__Assignment__:
Data follows below. Repeat exactly the lines between the line holding "Figure 2. Schematic" and the line holding "FIGURE 3 | Odds", inclusive, and nothing more; drop pictures.

__Material provided__:
------------------------------------------------
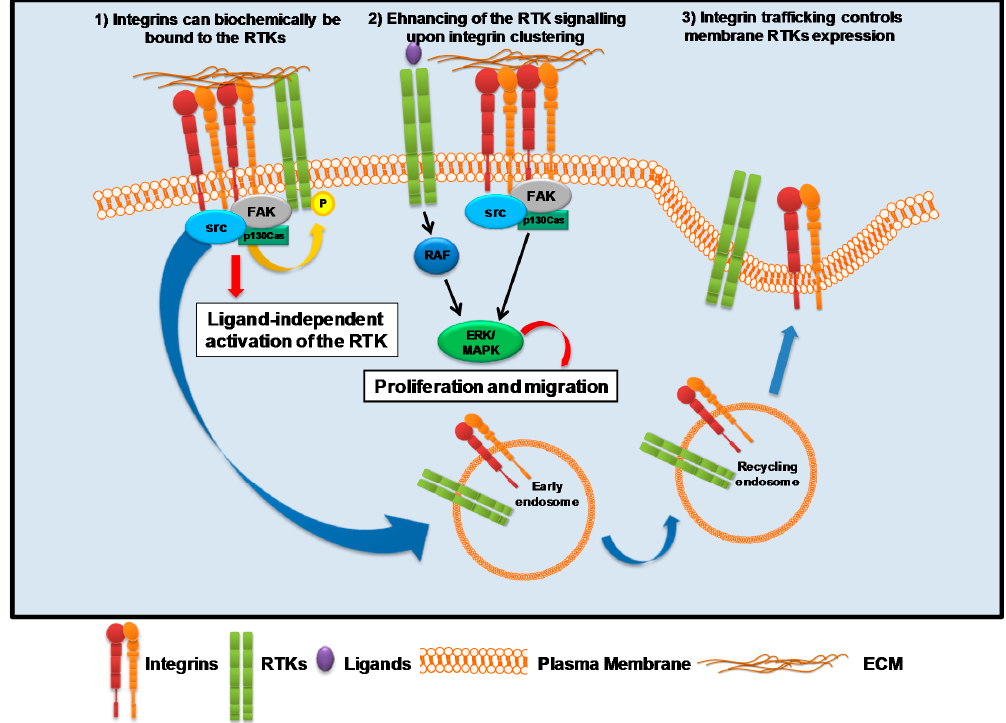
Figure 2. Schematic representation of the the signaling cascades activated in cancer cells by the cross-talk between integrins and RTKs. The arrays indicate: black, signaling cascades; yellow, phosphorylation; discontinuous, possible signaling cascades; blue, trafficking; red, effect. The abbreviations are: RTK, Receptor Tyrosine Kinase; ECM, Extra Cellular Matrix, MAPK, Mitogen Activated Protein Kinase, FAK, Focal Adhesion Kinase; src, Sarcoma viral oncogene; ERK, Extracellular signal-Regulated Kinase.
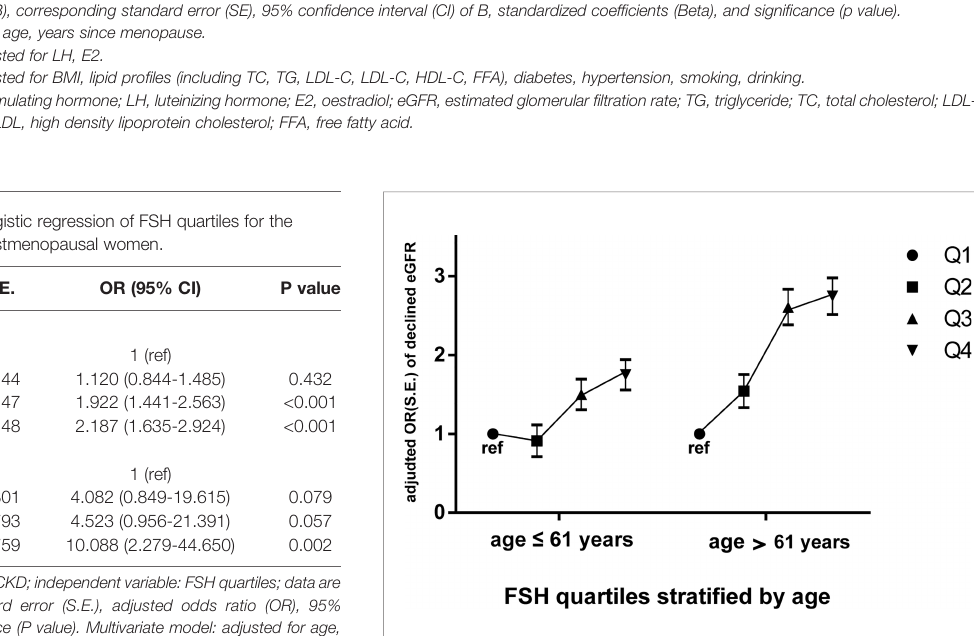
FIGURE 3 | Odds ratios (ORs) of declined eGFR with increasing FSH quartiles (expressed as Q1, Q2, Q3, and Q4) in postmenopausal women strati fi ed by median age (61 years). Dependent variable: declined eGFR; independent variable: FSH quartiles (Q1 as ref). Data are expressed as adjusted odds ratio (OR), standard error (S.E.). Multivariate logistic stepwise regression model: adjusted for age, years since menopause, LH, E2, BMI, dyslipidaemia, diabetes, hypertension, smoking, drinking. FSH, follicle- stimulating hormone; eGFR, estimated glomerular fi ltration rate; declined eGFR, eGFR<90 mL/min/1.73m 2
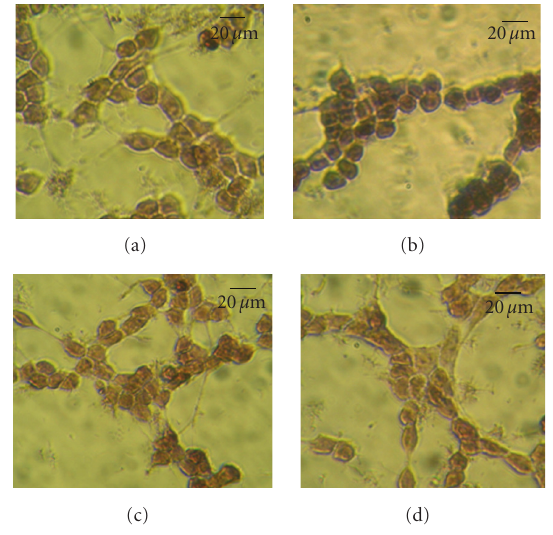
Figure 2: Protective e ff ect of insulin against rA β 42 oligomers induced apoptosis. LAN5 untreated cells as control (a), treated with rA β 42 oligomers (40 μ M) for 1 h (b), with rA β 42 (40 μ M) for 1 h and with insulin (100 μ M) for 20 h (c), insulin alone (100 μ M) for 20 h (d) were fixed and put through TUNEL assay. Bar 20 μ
------------------------------------------------
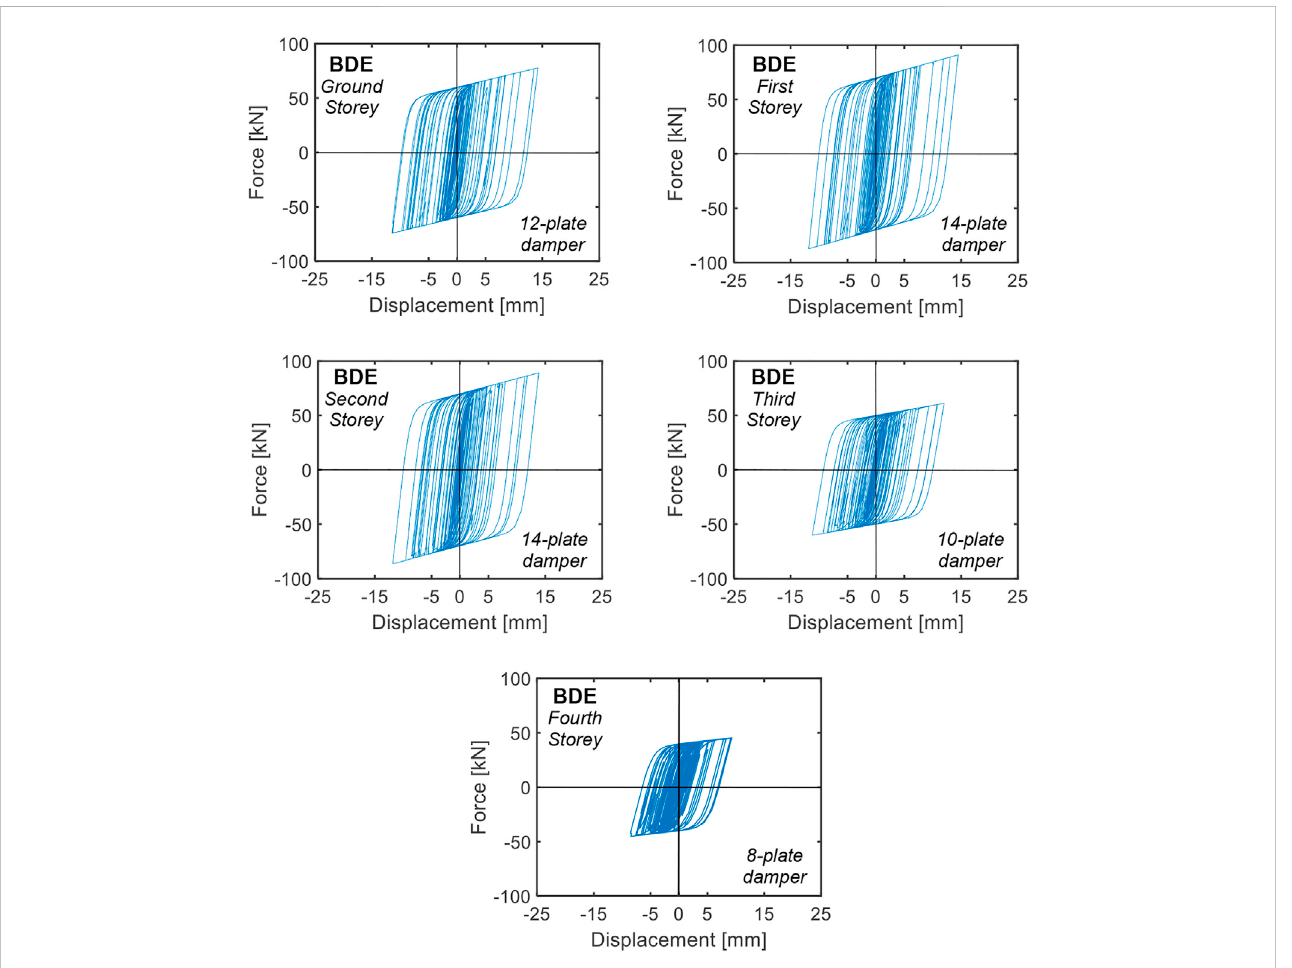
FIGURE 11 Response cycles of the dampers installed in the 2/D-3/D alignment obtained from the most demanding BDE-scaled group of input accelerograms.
------------------------------------------------
__Worked solution__:
Figure 2. Schematic representation of the the signaling cascades activated in cancer cells by the cross-talk between integrins and RTKs. The arrays indicate: black, signaling cascades; yellow, phosphorylation; discontinuous, possible signaling cascades; blue, trafficking; red, effect. The abbreviations are: RTK, Receptor Tyrosine Kinase; ECM, Extra Cellular Matrix, MAPK, Mitogen Activated Protein Kinase, FAK, Focal Adhesion Kinase; src, Sarcoma viral oncogene; ERK, Extracellular signal-Regulated Kinase.
FIGURE 3 | Odds ratios (ORs) of declined eGFR with increasing FSH quartiles (expressed as Q1, Q2, Q3, and Q4) in postmenopausal women strati fi ed by median age (61 years). Dependent variable: declined eGFR; independent variable: FSH quartiles (Q1 as ref). Data are expressed as adjusted odds ratio (OR), standard error (S.E.). Multivariate logistic stepwise regression model: adjusted for age, years since menopause, LH, E2, BMI, dyslipidaemia, diabetes, hypertension, smoking, drinking. FSH, follicle- stimulating hormone; eGFR, estimated glomerular fi ltration rate; declined eGFR, eGFR<90 mL/min/1.73m 2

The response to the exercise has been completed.